SRA anti-money laundering blitz continues with £76k in fines


AML: Solicitor did not consider potential conflict

The Solicitors Regulation Authority (SRA) blitz on breaches of anti-money laundering (AML) rules has continued, with more than £76,000 in fines handed out to a solicitor and four law firms.

David Partington, a partner at Manchester firm Ogden Lyles & Fox, was fined £11,013 for allowing the firm’s client account to be used for payments and transfers on his and his family’s conveyancing matters which were unrelated to an underlying legal transaction. This occurred on at least six files between 2013 and 2021.

Further, on two occasions, a member of Mr Partington’s family loaned money which was already being held by the firm on another matter to help other clients purchase properties, at an annual interest rate of up to 12%.
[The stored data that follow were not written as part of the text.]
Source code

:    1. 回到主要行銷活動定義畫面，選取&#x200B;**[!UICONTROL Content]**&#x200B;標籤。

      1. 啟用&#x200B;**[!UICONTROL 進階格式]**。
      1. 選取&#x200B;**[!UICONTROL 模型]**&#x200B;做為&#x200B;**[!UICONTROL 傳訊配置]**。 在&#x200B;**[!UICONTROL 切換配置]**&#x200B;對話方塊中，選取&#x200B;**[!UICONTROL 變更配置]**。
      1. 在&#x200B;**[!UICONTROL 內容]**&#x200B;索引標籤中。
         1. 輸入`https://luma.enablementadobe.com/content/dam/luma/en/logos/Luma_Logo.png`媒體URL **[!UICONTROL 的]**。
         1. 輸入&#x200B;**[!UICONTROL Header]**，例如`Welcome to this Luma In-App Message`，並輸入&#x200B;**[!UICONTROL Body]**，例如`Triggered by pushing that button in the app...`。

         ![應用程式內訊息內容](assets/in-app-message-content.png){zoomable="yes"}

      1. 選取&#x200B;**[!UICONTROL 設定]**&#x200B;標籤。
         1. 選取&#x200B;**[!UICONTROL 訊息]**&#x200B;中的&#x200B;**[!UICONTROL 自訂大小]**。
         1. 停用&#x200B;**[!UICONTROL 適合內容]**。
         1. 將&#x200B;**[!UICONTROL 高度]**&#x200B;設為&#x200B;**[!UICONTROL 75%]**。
The loans were secured by charges registered in the name of the family member.

“There were no documents located on the matter file to demonstrate that Mr Partington had considered potential own interest conflict in allowing his family member to loan money to clients,” the SRA said.
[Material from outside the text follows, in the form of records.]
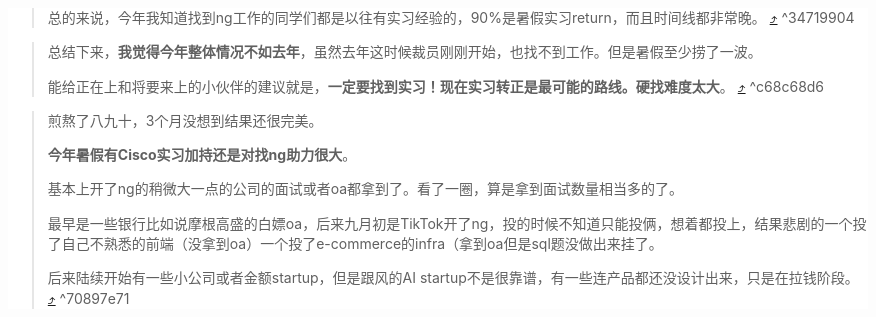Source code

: > 总的来说，今年我知道找到ng工作的同学们都是以往有实习经验的，90%是暑假实习return，而且时间线都非常晚。 [⤴️](https://omnivore.app/me/https-mp-weixin-qq-com-s-mbb-y-ebv-k-rb-g-3-z-k-3-z-n-ft-xg-18bd631f790#34719904-f471-44e8-9309-ed8eb46a9d1c)  ^34719904

> 总结下来，**我觉得今年整体情况不如去年**，虽然去年这时候裁员刚刚开始，也找不到工作。但是暑假至少捞了一波。
> 
> 能给正在上和将要来上的小伙伴的建议就是，**一定要找到实习！现在实习转正是最可能的路线。硬找难度太大**。 [⤴️](https://omnivore.app/me/https-mp-weixin-qq-com-s-mbb-y-ebv-k-rb-g-3-z-k-3-z-n-ft-xg-18bd631f790#c68c68d6-1486-4824-8eb4-0cd212227d81)  ^c68c68d6

> 煎熬了八九十，3个月没想到结果还很完美。
> 
> **今年暑假有Cisco实习加持还是对找ng助力很大**。
> 
> 基本上开了ng的稍微大一点的公司的面试或者oa都拿到了。看了一圈，算是拿到面试数量相当多的了。
> 
> 最早是一些银行比如说摩根高盛的白嫖oa，后来九月初是TikTok开了ng，投的时候不知道只能投俩，想着都投上，结果悲剧的一个投了自己不熟悉的前端（没拿到oa）一个投了e-commerce的infra（拿到oa但是sql题没做出来挂了。
> 
> 后来陆续开始有一些小公司或者金额startup，但是跟风的AI startup不是很靠谱，有一些连产品都还没设计出来，只是在拉钱阶段。 [⤴️](https://omnivore.app/me/https-mp-weixin-qq-com-s-mbb-y-ebv-k-rb-g-3-z-k-3-z-n-ft-xg-18bd631f790#70897e71-4244-4611-b800-f2bbb21e4b38)  ^70897e71

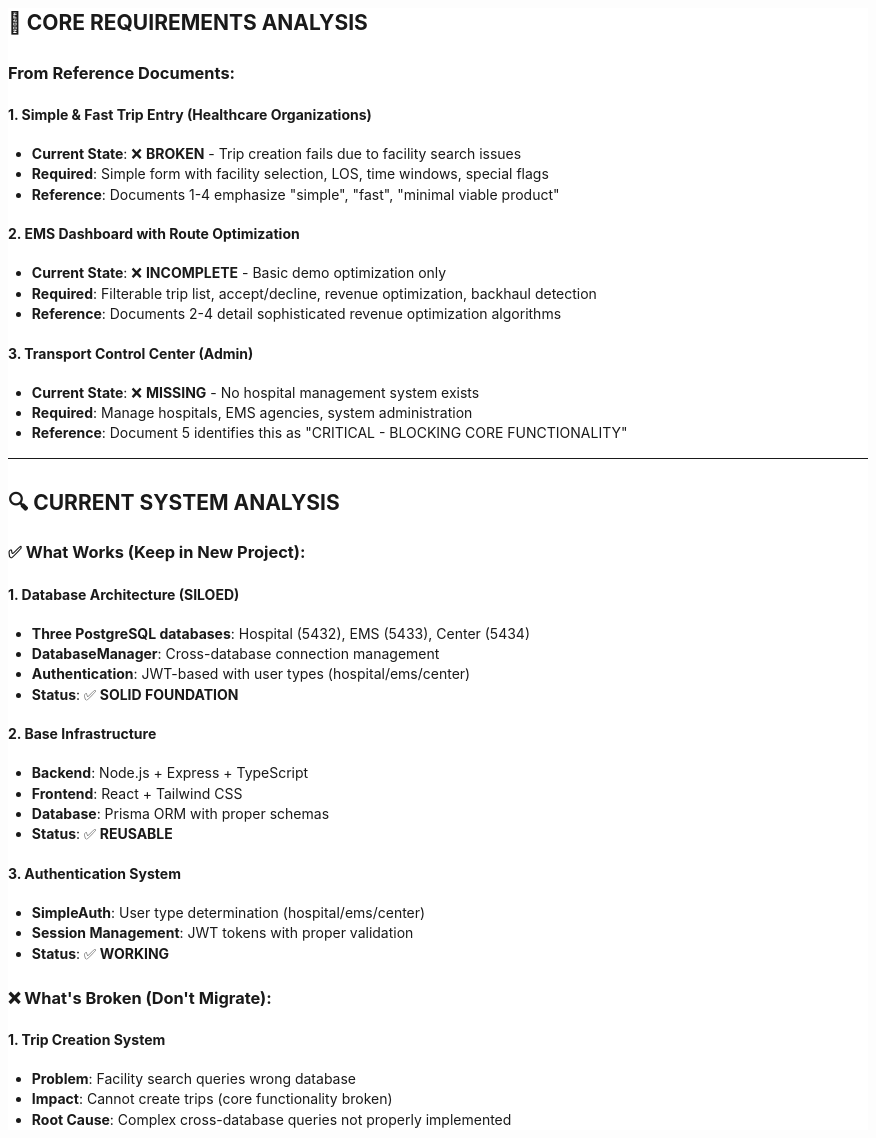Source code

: 
## 🎯 **CORE REQUIREMENTS ANALYSIS**

### **From Reference Documents:**

#### **1. Simple & Fast Trip Entry (Healthcare Organizations)**
- **Current State**: ❌ **BROKEN** - Trip creation fails due to facility search issues
- **Required**: Simple form with facility selection, LOS, time windows, special flags
- **Reference**: Documents 1-4 emphasize "simple", "fast", "minimal viable product"

#### **2. EMS Dashboard with Route Optimization**
- **Current State**: ❌ **INCOMPLETE** - Basic demo optimization only
- **Required**: Filterable trip list, accept/decline, revenue optimization, backhaul detection
- **Reference**: Documents 2-4 detail sophisticated revenue optimization algorithms

#### **3. Transport Control Center (Admin)**
- **Current State**: ❌ **MISSING** - No hospital management system exists
- **Required**: Manage hospitals, EMS agencies, system administration
- **Reference**: Document 5 identifies this as "CRITICAL - BLOCKING CORE FUNCTIONALITY"

---

## 🔍 **CURRENT SYSTEM ANALYSIS**

### **✅ What Works (Keep in New Project):**

#### **1. Database Architecture (SILOED)**
- **Three PostgreSQL databases**: Hospital (5432), EMS (5433), Center (5434)
- **DatabaseManager**: Cross-database connection management
- **Authentication**: JWT-based with user types (hospital/ems/center)
- **Status**: ✅ **SOLID FOUNDATION**

#### **2. Base Infrastructure**
- **Backend**: Node.js + Express + TypeScript
- **Frontend**: React + Tailwind CSS
- **Database**: Prisma ORM with proper schemas
- **Status**: ✅ **REUSABLE**

#### **3. Authentication System**
- **SimpleAuth**: User type determination (hospital/ems/center)
- **Session Management**: JWT tokens with proper validation
- **Status**: ✅ **WORKING**

### **❌ What's Broken (Don't Migrate):**

#### **1. Trip Creation System**
- **Problem**: Facility search queries wrong database
- **Impact**: Cannot create trips (core functionality broken)
- **Root Cause**: Complex cross-database queries not properly implemented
“There was no evidence that he advised the clients to obtain independent legal advice before they accepted the loans.”

Between December 2018 and February 2019, Mr Partington acted for both sides on the sale of a property from a mother to her son at an undervalue, allegedly without her knowledge or consent.
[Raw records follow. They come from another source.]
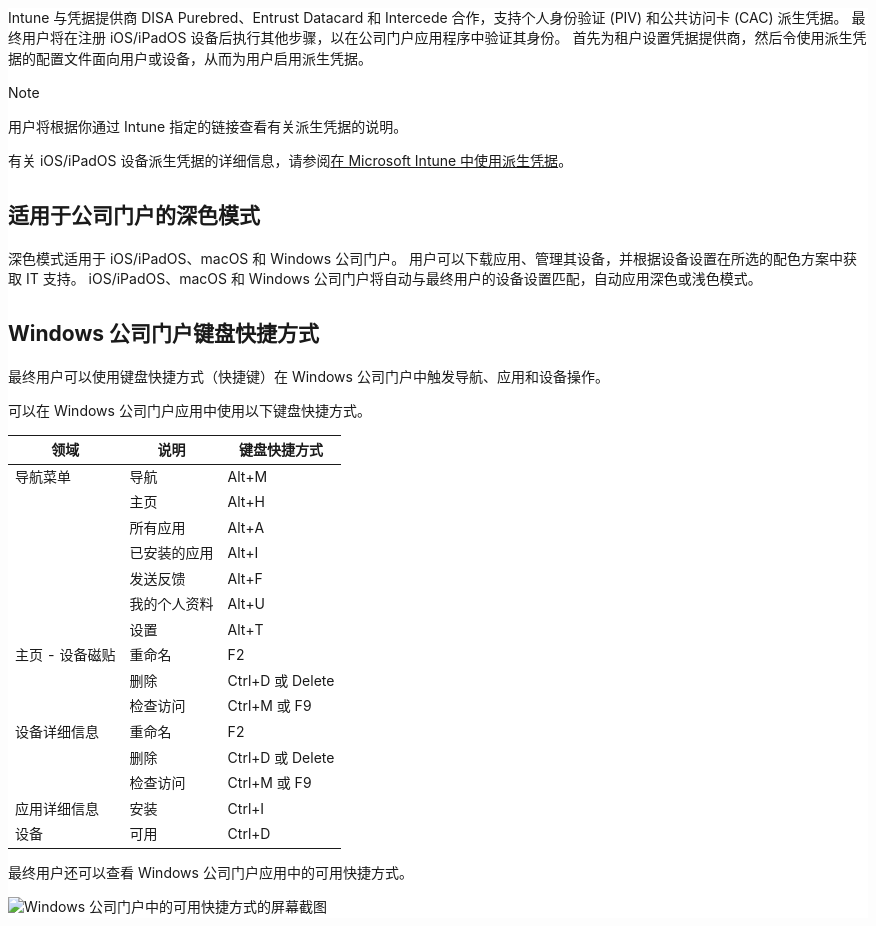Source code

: Intune 与凭据提供商 DISA Purebred、Entrust Datacard 和 Intercede 合作，支持个人身份验证 (PIV) 和公共访问卡 (CAC) 派生凭据。 最终用户将在注册 iOS/iPadOS 设备后执行其他步骤，以在公司门户应用程序中验证其身份。 首先为租户设置凭据提供商，然后令使用派生凭据的配置文件面向用户或设备，从而为用户启用派生凭据。

> [!NOTE]
> 用户将根据你通过 Intune 指定的链接查看有关派生凭据的说明。

有关 iOS/iPadOS 设备派生凭据的详细信息，请参阅[在 Microsoft Intune 中使用派生凭据](../protect/derived-credentials.md)。

## <a name="dark-mode-for-the-company-portal"></a>适用于公司门户的深色模式

深色模式适用于 iOS/iPadOS、macOS 和 Windows 公司门户。 用户可以下载应用、管理其设备，并根据设备设置在所选的配色方案中获取 IT 支持。 iOS/iPadOS、macOS 和 Windows 公司门户将自动与最终用户的设备设置匹配，自动应用深色或浅色模式。

## <a name="windows-company-portal-keyboard-shortcuts"></a>Windows 公司门户键盘快捷方式

最终用户可以使用键盘快捷方式（快捷键）在 Windows 公司门户中触发导航、应用和设备操作。

可以在 Windows 公司门户应用中使用以下键盘快捷方式。

| 领域 | 说明 | 键盘快捷方式 |
|--------------------|----------------|-------------------|
| 导航菜单 | 导航 | Alt+M |
|  | 主页 | Alt+H |
|  | 所有应用 | Alt+A |
|  | 已安装的应用 | Alt+I |
|  | 发送反馈 | Alt+F |
|  | 我的个人资料 | Alt+U |
|  | 设置 | Alt+T |
| 主页 - 设备磁贴 | 重命名 | F2 |
|  | 删除 | Ctrl+D 或 Delete |
|  | 检查访问 | Ctrl+M 或 F9 |
| 设备详细信息 | 重命名 | F2 |
|  | 删除 | Ctrl+D 或 Delete |
|  | 检查访问 | Ctrl+M 或 F9 |
| 应用详细信息 | 安装 | Ctrl+I |
| 设备 | 可用 | Ctrl+D |

最终用户还可以查看 Windows 公司门户应用中的可用快捷方式。

![Windows 公司门户中的可用快捷方式的屏幕截图](./media/company-portal-app/company-portal-app-04.png)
He failed to undertake adequate client due diligence even though the transaction had unusual features and contained ‘red flag’ indicators referenced in the SRA money laundering warning notice.

He did not check and verify identity documents received from a third party, and did not take instructions directly from the seller, or from any person properly authorised to give instructions on her behalf.

The SRA noted that Mr Partington was the firm’s money laundering reporting officer and compliance officer for finance and administration, and that his conduct spanned several years across multiple transactions.

A financial penalty was necessary “to negate any financial benefit which Mr Partington and/or his family member obtained from his misconduct, and which is likely to damage the reputation of the profession”.

The SRA said that, whilst there was no evidence that his actions were intentional or as a result of recklessness or gross incompetence, or that it continued after he became aware that it was improper, there was “a clear pattern of behaviour”.

North London firm Obaseki & Co has been fined £9,000 for multiple AML rule breaches, representing 2.4% of its annual turnover.

On one conveyancing matter in 2021, the firm did not conduct proper client due diligence and accepted over £500,000 into its client account from unconnected third parties based outside of the jurisdiction without any explanation or evidence as to source of funds.

Also in 2021, the firm transferred £4,327 from client to office account on six different matters. “Although the firm said it had sent invoices to the clients concerned, it was found that there was no evidence that the invoices had been properly delivered.

“At the date the transfers were made, the firm had held this client money for a period in excess of five years, with no adequate explanation.”

In mitigation, the SRA said the client account shortage has been partially replaced and the firm had shown “some limited insight”, resolving to deal with residual balances quicker and amending its internal AML guidance.

The SRA has continued to fine firms that have been in long-term breach of their obligations under the 2017 money laundering regulations.

Fairhurst Menuhin & Co in Essex was fined £23,930, 2% of its turnover and close to the maximum the SRA can hand out, for not having proper policies, controls and procedures in place between 2017 and 2022.

In addition, the firm failed to carry out adequate client/matter risk assessments on six files, while it received funds on account on four matters before completing customer due diligence.

Its mitigation was co-operation with the SRA and having “some arrangements in place for managing the risk of money laundering prior to August 2022, including staff training and email reminders regarding ID/AML checks”.

The firm had also taken steps to remedy the harm and there was no evidence that actual harm had materialised.

Austen Jones Solicitors in South-East London was fined £15,202, 2.4% of its turnover, for failing to have a firm-wide risk assessment in place between 2017 and June 2020, and thereafter having an inadequate one.

For five years it also did not have the required policies, controls and procedures or provide staff with AML training. Mitigation was its co-operation, remedying the breaches and no evidence that actual harm occurred.

Finally, Stevenage firm David Barney & Co was fined £17,223 for not having place “relevant documentation to prevent activities relating to money laundering and terrorist financing” as required by the regulations.